# Import the required libraries

In [1]:
import requests
from bs4 import BeautifulSoup as bs
import json
import re
import pymongo
from pymongo import MongoClient

# Setup the required inputs

In [2]:
# Website url to parse data from
website_url = 'https://en.wikipedia.org/wiki/Category:The_Lord_of_the_Rings'
# Json Data template as python dictionary
json_data = {
    'name': "",
    'subCategories': [],
    'pages': [],
    'files': []
}
# CSS Selector queries for beautifulsoup
queries = {"subCategories": "div.CategoryTreeItem a", "pages": "div#mw-pages ul a", "files": "div#mw-category-media ul a"}
port = 27017

# Define the beautifulsoup setup function

In [3]:
# Get the html from the url and return the beautifulsoup object to use in parsing
def setupSoup(website_url):
    try:
        html_doc = requests.get(website_url).text
        soup = bs(html_doc, 'html.parser')
        return soup
    # A very generic exception handling, something more sophisticated could be written to better guide the user.
    except requests.exceptions.RequestException as e:
        print(e)

# Define the JSON Builder function

In [4]:
# Build and return the parsed JSON data
def buildJson(queries,soup,json_data,website_url):
    # Set the category name if the URL is a valid wikipedia category URL
    if(re.search("https://en.wikipedia.org/wiki/Category:", website_url)):
        json_data["name"] = website_url.split("Category:")[1]
    # Parse the data for each query
    for query in queries:
        for item in soup.select(queries[query]):
            url = "https://en.wikipedia.org" + item.get("href")
            content = item.text
            data = {'name': content, 'url': url}
            json_data[query].append(data)
    return json_data

# Define the database setup function

In [5]:
def setupDB(port,json_data):
    client = MongoClient('localhost', port)
    db = client.categories_db
    collection = db.parsed_categories
    # Empty the collection before inserting data. This is for testing purposes
    collection.delete_many({})
    collection.insert_one(json_data)
    return client

# Run the program

In [6]:
soup = setupSoup(website_url)
json_data = buildJson(queries,soup,json_data,website_url)
client = setupDB(port,json_data)

In [7]:
# Just checking the collection for the content
client.categories_db.parsed_categories.find_one()
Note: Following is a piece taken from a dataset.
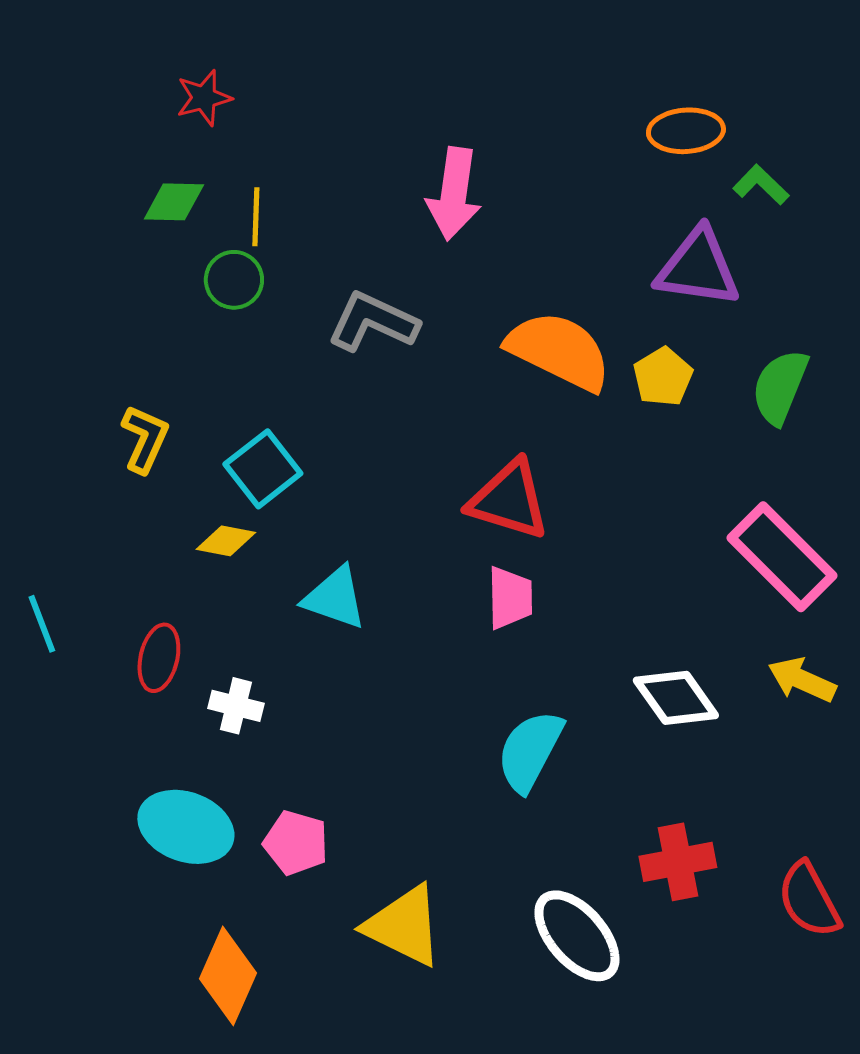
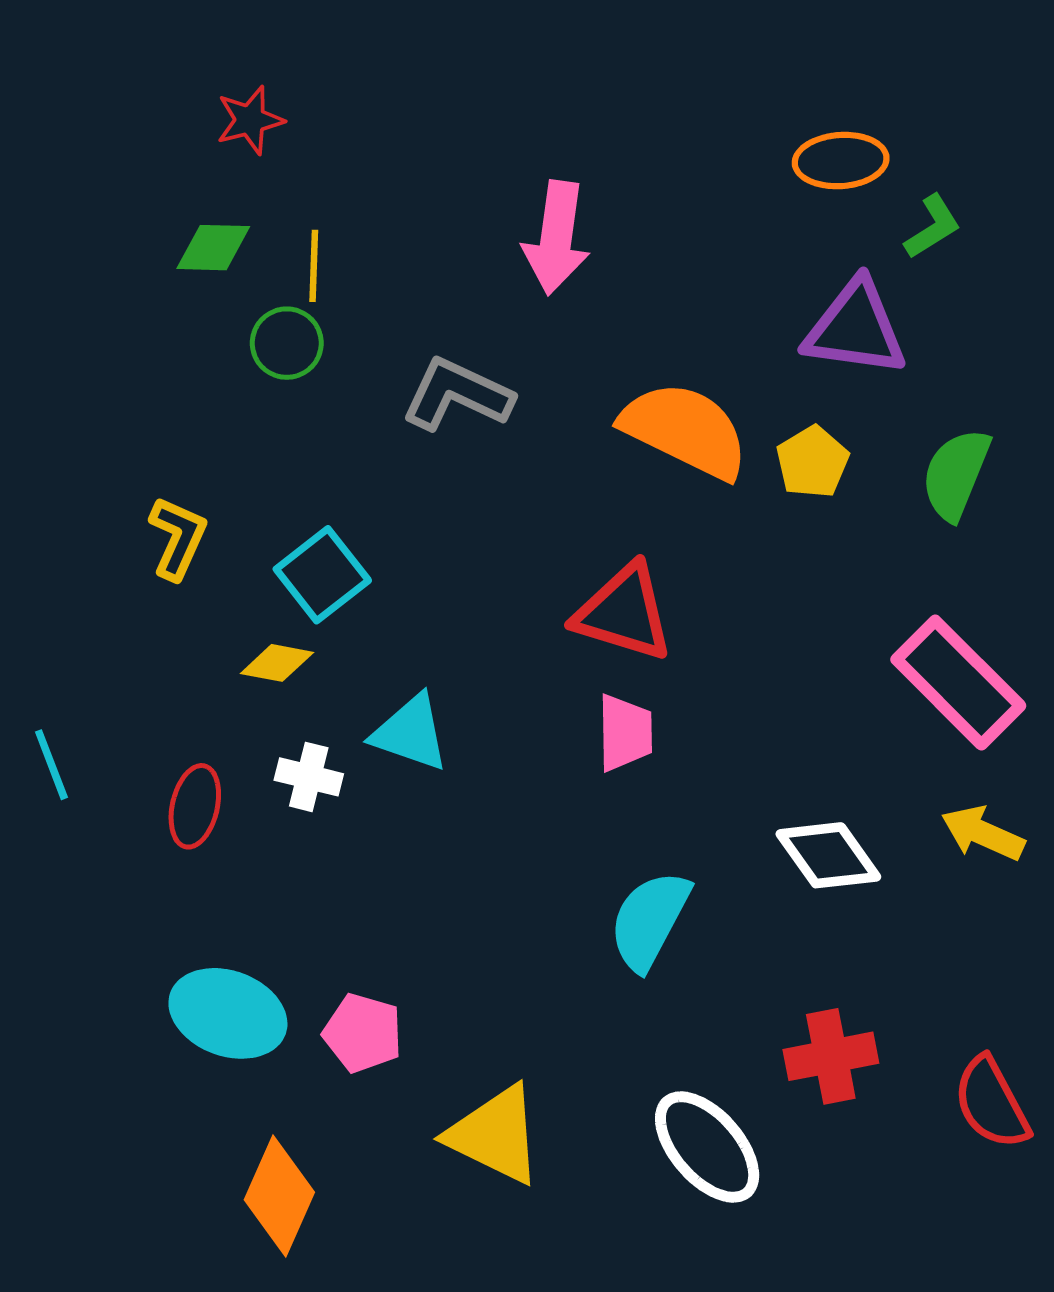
green L-shape: (761, 185) -> (933, 227), turned 104
white cross: (236, 706) -> (309, 777), moved

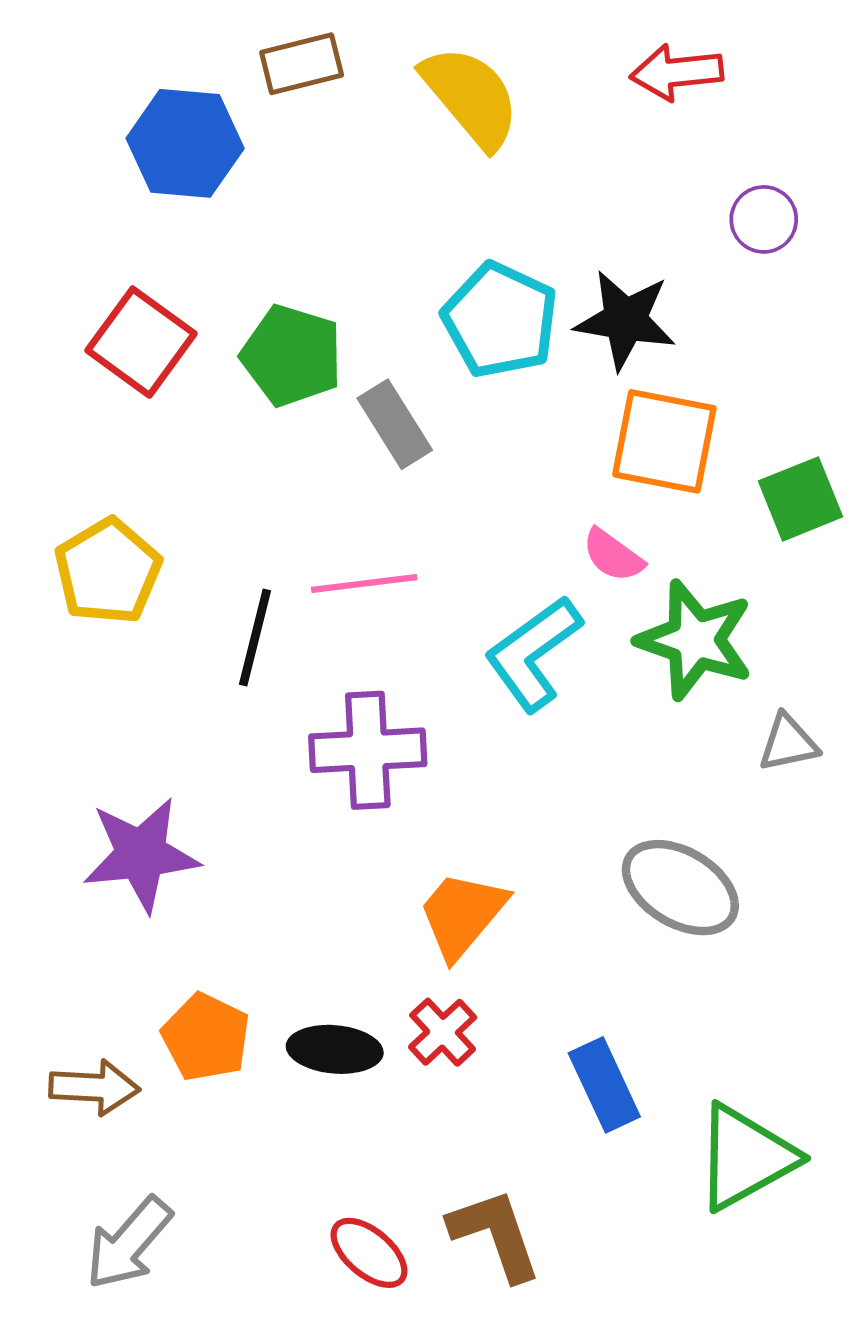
{'_id': ObjectId('5e58eb1d69fd6882c51135a9'),
 'name': 'The_Lord_of_the_Rings',
 'subCategories': [{'name': '174567 Varda',
   'url': 'https://en.wikipedia.org/wiki/Category:174567_Varda'},
  {'name': 'The Lord of the Rings book cover images',
   'url': 'https://en.wikipedia.org/wiki/Category:The_Lord_of_the_Rings_book_cover_images'},
  {'name': 'The Lord of the Rings characters',
   'url': 'https://en.wikipedia.org/wiki/Category:The_Lord_of_the_Rings_characters'},
  {'name': 'The Lord of the Rings (film series)',
   'url': 'https://en.wikipedia.org/wiki/Category:The_Lord_of_the_Rings_(film_series)'},
  {'name': 'Middle-earth locations',
   'url': 'https://en.wikipedia.org/wiki/Category:Middle-earth_locations'},
  {'name': 'Translations of The Lord of the Rings',
   'url': 'https://en.wikipedia.org/wiki/Category:Translations_of_The_Lord_of_the_Rings'}],
 'pages': [{'name': 'The Lord of the Rings',
   'url': 'https://en.wikipedia.org/wiki/The_Lord_of_the_Rings'},
  {'name': '378214 Saur

# Some functions to explore the database
## collection.find() 
Returns a mongodb cursor including everything in the collection, you can loop through the cursor to see the contents, you can pass in an object to search for a specific object
## collection.find_one()
Returns the first object from the database
## collection.delete_many({})
Deletes every entry in the database
## print(client.list_database_names())
Prints the databases created